That said, the implications that big data has are too large to ignore. In “The Social, Cultural & Ethical Dimensions of Big Data” (http://is.gd/EGe7tD), Tim Hwang raised the notion that data is the basic element in (digital) understanding; and further that understanding can lead to influence. This is the big data formulation of the notion that knowledge leads to rights, and rights lead to power – the well tested idea of Michel Foucault. In the next century, the power of influence will go to those who have understanding culled from big data. This will be influence over elections, economies, social movements and the currency that will drive them all – attention. People create big data in what they do, but they also absorb huge amounts of data in doing so. The data that can win attention will win arguments. The data that gets seen will influence all choices. We see this on the internet today as people are most influenced not by what they read which is correct but rather what they see that holds their attention. And gaining that influence seems to be playing out as a winner takes all game. With nothing short of the ethical functioning of every aspect of human life on the line, big data policy implications cannot be understated.
(2) What types of uses of big data could measurably improve outcomes or productivity with further government action, funding, or research? What types of uses of big data raise the most public policy concerns? Are there specific sectors or types of uses that should receive more government and/or public attention?
The amount of data involved in some big data analysis and the startlingly complex statistical and mathematical methods used to power them give an air of fairness. After all, if it’s all real data powered by cold math, what influence could there be hiding in the conclusions? It is when big data is used to portray something as inherently fair, even just, that we need to be the most concerned. Any use of big data that is meant to make things “more fair” or “evenly balanced” should immediately provoke suspicion and incredulity. Just a small survey of current big data use shows this to be true. Corrine Yo from the Leadership Conference gave excellent examples of how surveillance is unevenly distributed in minority communities, driven by big data analysis of crime. Clay Shirky showed how even a small issue like assigning classes to students can be made to appear fair through statistics applied to big data when there are clearly human fingers tipping the scales. There are going to be human decisions and human prejudices built into every big data system for the foreseeable future. Policy needs to dictate what claims to fairness and justice can be made and outline how enforcement and transparency must be applied in order to be worthy of those claims.

Stored items:
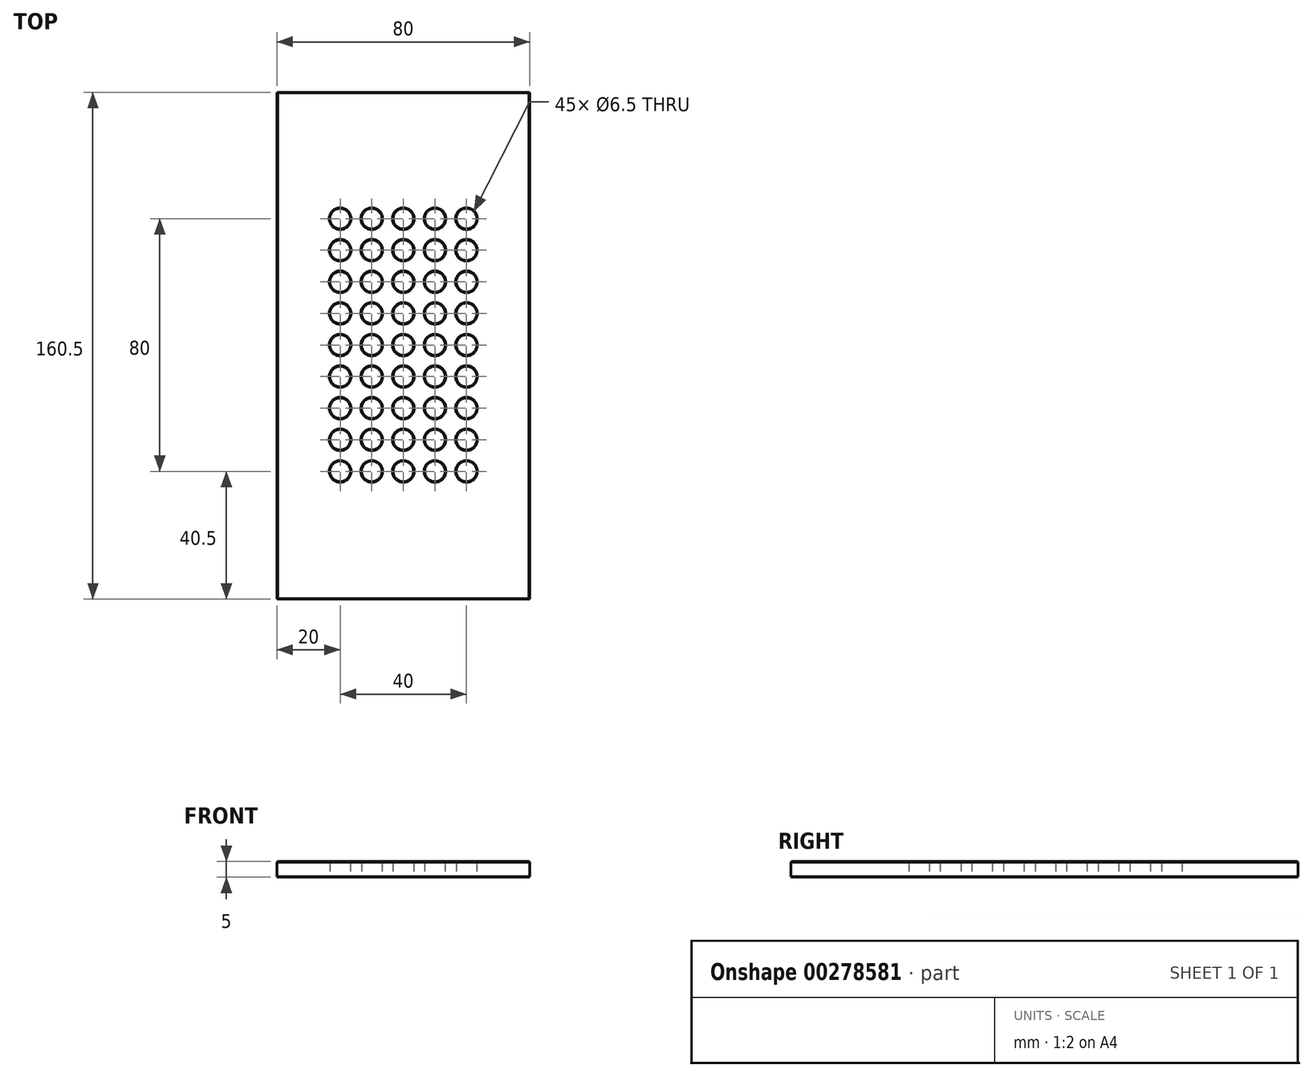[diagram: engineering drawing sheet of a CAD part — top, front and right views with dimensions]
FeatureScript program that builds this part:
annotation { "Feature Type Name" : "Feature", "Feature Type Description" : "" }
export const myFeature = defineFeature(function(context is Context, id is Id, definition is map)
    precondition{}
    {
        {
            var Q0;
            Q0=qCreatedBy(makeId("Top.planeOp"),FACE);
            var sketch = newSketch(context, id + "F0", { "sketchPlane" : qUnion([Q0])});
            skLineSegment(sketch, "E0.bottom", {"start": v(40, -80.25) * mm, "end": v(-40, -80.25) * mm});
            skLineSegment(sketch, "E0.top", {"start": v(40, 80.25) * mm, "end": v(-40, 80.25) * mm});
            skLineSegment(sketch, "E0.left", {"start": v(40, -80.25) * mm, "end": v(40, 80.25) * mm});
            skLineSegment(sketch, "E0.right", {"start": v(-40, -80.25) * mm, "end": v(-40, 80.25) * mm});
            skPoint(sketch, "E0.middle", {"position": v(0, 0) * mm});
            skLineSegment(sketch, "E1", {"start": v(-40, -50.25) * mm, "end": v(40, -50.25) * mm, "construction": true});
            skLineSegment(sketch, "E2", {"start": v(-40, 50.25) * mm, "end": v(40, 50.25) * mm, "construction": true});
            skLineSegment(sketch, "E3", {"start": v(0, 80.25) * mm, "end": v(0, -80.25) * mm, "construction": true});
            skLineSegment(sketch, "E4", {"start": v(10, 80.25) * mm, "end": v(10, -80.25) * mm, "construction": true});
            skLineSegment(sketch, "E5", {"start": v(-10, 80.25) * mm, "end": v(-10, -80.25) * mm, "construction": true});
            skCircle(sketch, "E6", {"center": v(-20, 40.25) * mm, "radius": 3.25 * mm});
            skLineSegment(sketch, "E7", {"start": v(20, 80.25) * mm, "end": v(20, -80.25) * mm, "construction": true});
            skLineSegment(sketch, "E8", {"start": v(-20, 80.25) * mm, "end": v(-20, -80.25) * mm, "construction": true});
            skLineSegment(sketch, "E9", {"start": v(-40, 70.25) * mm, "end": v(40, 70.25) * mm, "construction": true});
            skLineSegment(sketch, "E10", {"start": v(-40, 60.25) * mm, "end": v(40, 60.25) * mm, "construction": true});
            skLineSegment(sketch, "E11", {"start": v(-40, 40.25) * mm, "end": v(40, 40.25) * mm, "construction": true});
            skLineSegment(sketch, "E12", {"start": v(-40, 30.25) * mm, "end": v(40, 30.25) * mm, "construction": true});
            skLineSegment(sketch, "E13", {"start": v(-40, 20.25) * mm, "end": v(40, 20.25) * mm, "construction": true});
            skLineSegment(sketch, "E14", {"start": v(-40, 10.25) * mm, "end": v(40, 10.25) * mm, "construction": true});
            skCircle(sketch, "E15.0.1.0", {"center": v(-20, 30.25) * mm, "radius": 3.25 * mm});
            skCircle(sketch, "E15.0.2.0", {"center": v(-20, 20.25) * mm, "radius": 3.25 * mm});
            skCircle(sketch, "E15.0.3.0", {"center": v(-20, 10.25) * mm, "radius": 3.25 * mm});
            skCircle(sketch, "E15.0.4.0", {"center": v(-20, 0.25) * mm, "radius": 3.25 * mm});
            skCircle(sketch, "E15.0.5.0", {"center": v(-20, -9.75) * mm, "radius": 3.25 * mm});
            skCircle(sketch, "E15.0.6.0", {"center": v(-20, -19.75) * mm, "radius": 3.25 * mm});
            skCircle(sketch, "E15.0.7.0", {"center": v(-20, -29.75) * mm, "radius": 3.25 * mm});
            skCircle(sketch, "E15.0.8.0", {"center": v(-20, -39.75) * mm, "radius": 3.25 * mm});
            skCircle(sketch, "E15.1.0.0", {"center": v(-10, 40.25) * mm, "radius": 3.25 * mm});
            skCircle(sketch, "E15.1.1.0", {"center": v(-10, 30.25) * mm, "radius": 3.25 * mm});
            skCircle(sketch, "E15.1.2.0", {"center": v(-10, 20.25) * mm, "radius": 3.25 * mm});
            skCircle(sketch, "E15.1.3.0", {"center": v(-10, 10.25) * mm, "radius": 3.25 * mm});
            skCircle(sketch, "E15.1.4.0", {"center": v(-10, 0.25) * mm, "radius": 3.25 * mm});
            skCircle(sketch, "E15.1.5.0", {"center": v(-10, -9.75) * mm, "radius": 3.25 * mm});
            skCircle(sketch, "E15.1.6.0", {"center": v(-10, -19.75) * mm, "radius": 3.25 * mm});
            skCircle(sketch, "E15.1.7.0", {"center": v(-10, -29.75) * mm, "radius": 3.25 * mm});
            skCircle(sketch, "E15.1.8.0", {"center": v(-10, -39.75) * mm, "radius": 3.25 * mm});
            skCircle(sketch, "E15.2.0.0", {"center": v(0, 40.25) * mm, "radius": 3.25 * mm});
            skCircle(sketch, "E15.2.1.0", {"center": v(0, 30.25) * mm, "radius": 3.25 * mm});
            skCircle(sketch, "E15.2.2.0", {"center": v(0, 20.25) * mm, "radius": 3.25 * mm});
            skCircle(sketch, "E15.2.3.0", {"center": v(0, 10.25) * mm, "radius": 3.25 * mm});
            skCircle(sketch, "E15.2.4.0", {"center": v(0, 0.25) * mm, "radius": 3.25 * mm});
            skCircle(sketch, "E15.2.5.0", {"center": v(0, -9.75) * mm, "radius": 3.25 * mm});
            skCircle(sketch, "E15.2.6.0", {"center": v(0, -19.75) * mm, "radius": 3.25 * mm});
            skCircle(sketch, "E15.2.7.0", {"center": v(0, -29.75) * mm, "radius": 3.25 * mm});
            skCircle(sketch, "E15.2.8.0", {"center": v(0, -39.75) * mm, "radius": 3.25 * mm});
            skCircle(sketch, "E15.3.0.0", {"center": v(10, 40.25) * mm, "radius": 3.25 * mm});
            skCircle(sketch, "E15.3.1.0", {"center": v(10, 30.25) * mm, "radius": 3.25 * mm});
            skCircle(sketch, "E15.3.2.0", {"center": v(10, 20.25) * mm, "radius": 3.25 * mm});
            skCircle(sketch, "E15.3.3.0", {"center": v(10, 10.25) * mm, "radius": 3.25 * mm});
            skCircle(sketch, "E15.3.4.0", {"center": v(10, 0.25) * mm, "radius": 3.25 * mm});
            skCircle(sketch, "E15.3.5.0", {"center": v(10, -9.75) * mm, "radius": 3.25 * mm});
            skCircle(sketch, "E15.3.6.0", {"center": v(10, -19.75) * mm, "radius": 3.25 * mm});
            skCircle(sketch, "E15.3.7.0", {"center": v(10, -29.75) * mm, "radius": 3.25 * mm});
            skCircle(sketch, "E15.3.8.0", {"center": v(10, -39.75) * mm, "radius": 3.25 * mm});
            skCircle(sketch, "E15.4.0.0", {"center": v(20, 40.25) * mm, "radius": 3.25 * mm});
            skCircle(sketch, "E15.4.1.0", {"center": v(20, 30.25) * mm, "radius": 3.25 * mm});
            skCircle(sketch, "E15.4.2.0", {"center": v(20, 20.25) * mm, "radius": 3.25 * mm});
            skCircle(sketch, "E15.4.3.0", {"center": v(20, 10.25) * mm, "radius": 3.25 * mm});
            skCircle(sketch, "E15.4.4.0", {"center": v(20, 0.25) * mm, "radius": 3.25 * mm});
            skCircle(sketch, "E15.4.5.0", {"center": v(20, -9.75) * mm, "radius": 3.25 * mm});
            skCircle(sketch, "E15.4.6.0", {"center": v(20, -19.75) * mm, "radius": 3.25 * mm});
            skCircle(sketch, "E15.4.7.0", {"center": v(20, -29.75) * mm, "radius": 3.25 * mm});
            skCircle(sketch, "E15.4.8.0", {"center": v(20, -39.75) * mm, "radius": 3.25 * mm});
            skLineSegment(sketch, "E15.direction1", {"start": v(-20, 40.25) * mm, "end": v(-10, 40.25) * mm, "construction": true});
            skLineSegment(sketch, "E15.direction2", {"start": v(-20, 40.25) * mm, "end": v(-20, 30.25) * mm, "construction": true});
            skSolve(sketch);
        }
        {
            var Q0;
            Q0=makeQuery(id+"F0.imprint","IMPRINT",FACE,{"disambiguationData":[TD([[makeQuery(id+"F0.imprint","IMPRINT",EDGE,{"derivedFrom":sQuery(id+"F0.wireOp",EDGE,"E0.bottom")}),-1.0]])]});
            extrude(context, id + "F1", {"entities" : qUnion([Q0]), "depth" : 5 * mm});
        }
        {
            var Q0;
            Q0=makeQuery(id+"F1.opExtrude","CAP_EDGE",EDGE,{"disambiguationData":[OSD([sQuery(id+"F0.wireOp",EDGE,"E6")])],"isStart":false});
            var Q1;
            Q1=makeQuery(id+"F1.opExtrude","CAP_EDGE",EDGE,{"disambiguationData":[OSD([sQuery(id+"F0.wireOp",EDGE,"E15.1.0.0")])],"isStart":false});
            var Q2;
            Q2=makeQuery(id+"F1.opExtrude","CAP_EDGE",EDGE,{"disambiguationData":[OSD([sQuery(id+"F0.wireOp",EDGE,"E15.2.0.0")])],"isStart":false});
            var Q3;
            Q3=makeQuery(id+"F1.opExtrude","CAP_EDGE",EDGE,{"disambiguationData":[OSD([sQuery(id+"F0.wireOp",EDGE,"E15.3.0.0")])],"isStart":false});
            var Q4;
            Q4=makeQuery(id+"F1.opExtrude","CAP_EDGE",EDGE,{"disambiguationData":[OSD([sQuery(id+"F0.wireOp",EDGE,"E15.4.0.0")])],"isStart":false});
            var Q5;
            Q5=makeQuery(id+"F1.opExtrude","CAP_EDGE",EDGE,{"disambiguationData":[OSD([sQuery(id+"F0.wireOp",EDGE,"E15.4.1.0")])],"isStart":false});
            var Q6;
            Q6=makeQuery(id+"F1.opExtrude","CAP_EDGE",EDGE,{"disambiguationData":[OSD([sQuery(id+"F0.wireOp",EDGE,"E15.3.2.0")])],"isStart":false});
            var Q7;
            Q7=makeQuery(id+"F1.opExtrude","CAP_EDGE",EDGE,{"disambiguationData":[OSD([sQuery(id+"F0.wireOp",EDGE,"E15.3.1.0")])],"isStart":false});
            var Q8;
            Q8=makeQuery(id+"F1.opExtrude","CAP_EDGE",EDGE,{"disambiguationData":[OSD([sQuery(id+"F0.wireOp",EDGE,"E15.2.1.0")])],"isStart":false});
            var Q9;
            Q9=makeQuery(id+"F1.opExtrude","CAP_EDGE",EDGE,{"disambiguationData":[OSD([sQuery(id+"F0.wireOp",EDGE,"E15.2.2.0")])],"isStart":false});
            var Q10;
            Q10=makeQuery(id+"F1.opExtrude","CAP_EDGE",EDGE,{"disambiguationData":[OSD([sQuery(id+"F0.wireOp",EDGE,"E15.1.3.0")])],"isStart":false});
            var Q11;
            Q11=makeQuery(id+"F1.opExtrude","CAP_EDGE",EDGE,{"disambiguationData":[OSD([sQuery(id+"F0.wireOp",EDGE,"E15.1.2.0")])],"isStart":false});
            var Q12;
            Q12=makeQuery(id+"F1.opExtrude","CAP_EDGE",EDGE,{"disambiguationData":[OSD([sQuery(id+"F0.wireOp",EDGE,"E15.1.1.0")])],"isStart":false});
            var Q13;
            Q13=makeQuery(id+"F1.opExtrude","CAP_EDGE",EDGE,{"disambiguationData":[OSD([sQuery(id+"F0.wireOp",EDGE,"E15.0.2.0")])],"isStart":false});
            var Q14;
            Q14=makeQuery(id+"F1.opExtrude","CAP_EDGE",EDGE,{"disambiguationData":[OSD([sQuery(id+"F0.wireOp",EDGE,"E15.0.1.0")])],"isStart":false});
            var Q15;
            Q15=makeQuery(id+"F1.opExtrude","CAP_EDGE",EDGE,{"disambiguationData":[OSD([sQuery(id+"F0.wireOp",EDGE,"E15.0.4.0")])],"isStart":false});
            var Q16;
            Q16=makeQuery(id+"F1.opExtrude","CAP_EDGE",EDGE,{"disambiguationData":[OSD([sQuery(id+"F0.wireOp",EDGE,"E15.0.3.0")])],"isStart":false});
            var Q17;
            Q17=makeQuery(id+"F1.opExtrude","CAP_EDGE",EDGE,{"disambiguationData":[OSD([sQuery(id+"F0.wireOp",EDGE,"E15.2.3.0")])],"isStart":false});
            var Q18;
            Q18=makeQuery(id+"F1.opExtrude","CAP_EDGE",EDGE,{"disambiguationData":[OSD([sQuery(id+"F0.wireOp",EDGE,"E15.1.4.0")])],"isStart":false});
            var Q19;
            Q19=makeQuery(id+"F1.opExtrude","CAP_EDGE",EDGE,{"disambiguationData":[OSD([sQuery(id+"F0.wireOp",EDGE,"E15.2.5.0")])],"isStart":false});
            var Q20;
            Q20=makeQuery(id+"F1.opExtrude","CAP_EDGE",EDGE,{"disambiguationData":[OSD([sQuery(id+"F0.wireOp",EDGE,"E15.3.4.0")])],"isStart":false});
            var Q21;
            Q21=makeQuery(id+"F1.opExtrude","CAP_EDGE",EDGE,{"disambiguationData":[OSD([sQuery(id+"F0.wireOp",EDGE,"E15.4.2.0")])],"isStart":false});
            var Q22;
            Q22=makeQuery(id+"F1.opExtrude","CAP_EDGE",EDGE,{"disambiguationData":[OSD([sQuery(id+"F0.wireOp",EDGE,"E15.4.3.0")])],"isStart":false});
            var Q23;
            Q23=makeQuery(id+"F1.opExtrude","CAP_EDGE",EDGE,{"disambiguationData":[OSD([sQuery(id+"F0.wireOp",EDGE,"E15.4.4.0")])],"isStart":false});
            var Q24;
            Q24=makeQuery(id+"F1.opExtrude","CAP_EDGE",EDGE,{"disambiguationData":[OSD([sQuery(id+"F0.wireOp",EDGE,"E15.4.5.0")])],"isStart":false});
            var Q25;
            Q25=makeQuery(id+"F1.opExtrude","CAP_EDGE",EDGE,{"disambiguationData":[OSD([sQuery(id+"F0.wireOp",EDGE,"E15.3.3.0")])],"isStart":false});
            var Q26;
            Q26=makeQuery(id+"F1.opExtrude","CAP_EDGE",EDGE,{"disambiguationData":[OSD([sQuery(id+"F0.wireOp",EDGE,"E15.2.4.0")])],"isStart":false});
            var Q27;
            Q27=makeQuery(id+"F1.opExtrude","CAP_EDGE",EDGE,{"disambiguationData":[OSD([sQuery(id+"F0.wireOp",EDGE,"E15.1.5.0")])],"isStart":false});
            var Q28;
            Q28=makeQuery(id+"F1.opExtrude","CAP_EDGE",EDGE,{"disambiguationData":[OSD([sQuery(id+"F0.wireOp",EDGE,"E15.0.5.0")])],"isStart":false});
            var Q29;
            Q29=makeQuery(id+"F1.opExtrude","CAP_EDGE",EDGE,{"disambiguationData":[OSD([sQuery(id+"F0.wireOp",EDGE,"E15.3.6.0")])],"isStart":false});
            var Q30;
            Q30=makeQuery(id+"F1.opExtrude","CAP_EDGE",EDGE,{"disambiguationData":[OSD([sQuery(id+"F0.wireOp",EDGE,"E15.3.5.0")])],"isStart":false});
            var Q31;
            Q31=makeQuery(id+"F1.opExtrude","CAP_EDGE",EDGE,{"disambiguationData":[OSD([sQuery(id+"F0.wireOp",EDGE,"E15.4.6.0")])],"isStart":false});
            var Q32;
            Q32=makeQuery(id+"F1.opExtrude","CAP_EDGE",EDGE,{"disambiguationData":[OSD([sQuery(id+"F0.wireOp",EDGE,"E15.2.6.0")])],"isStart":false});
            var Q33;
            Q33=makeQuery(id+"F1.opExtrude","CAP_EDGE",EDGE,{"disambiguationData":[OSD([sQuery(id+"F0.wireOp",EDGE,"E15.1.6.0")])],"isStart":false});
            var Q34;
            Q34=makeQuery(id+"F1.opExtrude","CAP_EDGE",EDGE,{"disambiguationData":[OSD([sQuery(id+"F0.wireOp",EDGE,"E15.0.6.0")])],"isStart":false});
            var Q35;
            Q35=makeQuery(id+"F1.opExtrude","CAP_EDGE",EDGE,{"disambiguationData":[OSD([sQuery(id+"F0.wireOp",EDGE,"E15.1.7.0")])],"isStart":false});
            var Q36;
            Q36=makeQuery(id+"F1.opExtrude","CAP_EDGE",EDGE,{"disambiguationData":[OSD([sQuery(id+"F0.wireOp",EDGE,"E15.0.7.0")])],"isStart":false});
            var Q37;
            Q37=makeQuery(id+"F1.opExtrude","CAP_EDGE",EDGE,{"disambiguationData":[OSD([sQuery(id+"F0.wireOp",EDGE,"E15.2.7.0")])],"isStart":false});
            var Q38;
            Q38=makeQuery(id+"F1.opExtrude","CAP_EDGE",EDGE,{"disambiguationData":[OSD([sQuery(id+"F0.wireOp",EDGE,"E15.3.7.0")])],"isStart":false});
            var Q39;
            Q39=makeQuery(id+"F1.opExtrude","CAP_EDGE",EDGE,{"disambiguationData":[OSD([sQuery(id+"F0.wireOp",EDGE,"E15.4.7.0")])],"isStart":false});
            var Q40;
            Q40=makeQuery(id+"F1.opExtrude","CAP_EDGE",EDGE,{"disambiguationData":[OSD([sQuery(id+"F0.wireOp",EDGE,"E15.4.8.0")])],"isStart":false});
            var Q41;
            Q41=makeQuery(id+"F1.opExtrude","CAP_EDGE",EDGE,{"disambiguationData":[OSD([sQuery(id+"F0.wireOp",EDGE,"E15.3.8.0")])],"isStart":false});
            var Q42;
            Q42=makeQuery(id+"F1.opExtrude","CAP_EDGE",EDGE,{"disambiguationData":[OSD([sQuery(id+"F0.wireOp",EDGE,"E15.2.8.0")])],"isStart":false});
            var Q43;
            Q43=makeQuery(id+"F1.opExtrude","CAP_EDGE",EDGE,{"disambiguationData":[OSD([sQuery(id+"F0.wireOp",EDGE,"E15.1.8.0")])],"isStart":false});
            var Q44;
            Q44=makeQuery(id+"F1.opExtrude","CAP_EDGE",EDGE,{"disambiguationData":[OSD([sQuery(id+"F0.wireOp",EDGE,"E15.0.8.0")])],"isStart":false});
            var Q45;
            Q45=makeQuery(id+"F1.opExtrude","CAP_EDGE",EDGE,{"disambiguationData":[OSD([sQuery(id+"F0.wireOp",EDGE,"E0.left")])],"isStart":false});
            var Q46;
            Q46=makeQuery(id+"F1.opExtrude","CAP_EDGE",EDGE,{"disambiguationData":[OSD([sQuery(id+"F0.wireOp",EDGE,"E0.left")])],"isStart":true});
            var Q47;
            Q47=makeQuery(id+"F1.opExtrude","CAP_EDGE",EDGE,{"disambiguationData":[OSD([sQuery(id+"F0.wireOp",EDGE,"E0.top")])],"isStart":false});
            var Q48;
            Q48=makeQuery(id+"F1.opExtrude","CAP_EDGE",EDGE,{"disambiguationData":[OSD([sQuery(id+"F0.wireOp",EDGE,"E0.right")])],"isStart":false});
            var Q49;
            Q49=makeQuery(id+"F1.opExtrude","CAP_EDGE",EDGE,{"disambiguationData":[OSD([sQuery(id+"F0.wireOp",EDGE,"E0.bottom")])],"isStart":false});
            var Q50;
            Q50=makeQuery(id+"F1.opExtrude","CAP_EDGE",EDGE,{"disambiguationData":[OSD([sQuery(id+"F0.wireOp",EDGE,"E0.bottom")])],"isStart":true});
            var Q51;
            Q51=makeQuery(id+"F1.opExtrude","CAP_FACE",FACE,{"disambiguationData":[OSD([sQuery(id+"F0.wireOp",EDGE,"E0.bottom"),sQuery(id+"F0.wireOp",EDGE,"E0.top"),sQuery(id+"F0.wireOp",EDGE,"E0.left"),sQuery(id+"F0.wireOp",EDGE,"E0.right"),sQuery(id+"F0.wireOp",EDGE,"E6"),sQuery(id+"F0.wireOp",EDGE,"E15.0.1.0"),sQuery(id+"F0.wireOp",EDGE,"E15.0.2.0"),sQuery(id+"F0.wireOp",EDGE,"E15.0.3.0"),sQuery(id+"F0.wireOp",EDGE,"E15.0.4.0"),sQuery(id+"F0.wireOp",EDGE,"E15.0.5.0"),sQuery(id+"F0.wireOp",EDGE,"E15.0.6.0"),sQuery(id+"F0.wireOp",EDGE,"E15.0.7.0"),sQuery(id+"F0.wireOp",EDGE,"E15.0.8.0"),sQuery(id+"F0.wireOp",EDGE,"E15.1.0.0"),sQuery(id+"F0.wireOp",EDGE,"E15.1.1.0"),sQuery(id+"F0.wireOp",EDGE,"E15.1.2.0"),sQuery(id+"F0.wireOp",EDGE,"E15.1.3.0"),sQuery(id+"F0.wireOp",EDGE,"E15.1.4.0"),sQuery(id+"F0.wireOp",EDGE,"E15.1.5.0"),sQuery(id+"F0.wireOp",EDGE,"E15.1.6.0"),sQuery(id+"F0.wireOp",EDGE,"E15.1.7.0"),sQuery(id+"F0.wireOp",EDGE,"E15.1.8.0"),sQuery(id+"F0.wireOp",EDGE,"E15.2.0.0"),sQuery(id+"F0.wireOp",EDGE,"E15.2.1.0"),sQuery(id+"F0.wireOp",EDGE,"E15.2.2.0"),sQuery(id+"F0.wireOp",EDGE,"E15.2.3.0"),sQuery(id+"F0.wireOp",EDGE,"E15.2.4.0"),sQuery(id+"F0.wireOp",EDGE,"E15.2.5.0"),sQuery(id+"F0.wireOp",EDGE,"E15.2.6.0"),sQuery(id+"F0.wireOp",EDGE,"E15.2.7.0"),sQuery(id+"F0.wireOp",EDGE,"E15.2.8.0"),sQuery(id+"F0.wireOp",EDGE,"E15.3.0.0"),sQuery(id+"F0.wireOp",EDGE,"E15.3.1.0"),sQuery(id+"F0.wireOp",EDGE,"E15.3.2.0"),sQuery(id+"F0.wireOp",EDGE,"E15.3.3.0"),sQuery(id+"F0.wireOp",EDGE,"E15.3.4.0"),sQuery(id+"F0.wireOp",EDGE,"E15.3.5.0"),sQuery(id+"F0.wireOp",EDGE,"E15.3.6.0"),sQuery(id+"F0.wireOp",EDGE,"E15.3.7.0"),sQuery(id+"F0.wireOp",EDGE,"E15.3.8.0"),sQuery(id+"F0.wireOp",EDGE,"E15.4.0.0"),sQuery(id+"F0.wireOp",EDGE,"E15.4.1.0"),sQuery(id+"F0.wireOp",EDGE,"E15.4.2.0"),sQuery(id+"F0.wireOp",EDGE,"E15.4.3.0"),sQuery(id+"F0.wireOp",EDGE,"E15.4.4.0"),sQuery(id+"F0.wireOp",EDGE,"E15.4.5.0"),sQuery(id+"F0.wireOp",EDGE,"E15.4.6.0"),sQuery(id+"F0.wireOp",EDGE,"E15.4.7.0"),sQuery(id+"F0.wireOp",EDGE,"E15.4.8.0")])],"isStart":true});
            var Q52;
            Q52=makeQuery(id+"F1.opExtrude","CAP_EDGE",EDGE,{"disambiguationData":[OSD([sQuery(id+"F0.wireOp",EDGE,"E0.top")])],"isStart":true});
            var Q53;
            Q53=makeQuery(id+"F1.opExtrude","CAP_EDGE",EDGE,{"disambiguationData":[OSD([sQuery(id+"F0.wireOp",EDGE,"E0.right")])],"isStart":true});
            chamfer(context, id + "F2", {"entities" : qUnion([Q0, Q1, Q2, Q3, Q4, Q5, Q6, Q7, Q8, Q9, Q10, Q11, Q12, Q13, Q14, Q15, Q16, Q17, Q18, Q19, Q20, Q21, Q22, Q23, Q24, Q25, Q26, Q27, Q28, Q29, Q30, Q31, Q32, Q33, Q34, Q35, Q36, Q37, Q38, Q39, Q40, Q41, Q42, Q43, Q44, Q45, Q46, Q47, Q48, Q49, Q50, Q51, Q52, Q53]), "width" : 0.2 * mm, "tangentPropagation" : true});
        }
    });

What you need to do.
1 - In the big data text, whose idea is it that knowledge leads to rights and rights lead to power?
2 - Return the portion of the big data text from "(2) What types" up to and including "and/or public attention?".

Set of answers.
1 - Michel Foucault

2 -
(2) What types of uses of big data could measurably improve outcomes or productivity with further government action, funding, or research? What types of uses of big data raise the most public policy concerns? Are there specific sectors or types of uses that should receive more government and/or public attention?